= Material provided =
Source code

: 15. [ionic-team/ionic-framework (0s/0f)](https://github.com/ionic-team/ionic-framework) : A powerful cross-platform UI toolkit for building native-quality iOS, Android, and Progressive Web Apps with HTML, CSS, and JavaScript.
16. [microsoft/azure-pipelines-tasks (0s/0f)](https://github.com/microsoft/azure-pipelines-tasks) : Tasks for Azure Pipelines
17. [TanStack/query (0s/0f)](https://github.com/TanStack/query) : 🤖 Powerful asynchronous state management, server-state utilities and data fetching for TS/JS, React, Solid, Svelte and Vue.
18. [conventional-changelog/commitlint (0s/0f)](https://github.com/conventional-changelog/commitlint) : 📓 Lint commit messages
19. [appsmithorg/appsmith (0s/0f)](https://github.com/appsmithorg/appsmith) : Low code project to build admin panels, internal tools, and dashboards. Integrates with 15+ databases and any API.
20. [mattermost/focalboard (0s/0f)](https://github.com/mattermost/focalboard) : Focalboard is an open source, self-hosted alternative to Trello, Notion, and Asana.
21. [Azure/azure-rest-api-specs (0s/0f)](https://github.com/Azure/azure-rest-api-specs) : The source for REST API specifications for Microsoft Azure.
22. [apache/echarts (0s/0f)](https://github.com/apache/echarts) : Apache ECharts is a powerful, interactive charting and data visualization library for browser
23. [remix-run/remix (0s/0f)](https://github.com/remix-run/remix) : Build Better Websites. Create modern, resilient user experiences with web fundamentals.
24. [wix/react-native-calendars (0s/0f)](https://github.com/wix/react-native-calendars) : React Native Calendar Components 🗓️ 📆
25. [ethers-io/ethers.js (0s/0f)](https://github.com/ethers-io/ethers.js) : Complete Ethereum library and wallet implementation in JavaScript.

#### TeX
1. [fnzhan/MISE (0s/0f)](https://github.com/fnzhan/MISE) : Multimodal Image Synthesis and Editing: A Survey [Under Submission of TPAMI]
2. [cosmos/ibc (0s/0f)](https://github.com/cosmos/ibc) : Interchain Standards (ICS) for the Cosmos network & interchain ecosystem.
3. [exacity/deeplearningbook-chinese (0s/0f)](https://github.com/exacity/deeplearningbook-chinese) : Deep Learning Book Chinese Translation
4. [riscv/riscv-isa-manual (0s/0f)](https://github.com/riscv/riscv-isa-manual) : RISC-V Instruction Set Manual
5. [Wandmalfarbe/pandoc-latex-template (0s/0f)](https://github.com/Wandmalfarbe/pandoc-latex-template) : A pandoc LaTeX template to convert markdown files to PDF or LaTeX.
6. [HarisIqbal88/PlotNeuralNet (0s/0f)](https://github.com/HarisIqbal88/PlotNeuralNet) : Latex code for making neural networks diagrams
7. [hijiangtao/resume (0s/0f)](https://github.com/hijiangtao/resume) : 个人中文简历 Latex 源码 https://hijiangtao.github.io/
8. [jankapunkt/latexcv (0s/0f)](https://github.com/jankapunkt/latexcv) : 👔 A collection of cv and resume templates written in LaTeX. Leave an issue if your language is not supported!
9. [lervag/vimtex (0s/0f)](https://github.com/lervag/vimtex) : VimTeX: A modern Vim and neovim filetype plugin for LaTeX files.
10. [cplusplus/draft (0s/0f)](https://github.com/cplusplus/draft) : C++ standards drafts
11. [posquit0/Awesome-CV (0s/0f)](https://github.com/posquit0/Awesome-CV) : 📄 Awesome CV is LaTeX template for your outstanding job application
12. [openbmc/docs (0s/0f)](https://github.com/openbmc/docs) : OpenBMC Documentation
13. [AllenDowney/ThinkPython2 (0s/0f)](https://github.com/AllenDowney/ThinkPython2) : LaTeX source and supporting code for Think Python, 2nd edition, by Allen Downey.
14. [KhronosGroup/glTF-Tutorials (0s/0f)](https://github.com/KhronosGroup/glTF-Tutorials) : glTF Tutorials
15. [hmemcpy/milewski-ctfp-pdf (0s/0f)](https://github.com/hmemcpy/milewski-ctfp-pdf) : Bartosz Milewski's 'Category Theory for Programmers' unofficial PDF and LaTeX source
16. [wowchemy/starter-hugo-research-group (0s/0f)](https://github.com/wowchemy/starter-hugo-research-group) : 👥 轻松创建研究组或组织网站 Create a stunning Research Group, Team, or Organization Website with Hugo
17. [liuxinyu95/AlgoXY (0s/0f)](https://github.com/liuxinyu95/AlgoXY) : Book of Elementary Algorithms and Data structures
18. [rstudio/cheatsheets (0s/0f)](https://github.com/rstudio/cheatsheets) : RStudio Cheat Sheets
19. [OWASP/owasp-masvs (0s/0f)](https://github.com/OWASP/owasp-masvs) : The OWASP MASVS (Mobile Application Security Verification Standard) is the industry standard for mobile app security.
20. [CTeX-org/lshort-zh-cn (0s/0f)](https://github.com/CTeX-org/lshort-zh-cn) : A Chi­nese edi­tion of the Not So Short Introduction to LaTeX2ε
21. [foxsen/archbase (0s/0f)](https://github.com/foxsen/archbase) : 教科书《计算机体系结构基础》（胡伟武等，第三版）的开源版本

= Task objective =
Copy all lines from the data that hold the word "Book".

= Response area =
3. [exacity/deeplearningbook-chinese (0s/0f)](https://github.com/exacity/deeplearningbook-chinese) : Deep Learning Book Chinese Translation
17. [liuxinyu95/AlgoXY (0s/0f)](https://github.com/liuxinyu95/AlgoXY) : Book of Elementary Algorithms and Data structures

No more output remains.